── Record list
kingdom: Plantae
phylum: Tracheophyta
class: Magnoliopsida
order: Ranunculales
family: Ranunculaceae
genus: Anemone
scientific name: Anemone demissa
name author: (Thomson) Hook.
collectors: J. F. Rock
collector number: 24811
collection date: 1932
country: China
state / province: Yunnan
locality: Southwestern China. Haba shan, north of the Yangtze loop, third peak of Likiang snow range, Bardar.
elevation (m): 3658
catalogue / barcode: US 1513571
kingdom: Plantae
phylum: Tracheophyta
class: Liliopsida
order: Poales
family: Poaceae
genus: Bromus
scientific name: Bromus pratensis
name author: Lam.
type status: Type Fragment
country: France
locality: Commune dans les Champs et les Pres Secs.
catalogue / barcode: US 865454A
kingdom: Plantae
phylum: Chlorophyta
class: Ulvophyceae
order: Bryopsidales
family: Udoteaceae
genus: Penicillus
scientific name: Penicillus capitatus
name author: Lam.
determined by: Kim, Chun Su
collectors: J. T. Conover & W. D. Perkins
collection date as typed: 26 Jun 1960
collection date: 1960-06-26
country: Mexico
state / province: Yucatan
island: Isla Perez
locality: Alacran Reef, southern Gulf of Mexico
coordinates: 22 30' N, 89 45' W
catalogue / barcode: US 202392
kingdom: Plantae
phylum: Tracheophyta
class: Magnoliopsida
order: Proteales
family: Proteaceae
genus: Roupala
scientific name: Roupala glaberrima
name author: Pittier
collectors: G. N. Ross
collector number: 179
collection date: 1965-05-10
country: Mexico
────
→ Exercise
Rewrite the lines from the one containing "name author: Pittier" through the end of the records, replacing "country" with "nation" and leaving everything else unchanged.

→ Completed task
name author: Pittier
collectors: G. N. Ross
collector number: 179
collection date: 1965-05-10
nation: Mexico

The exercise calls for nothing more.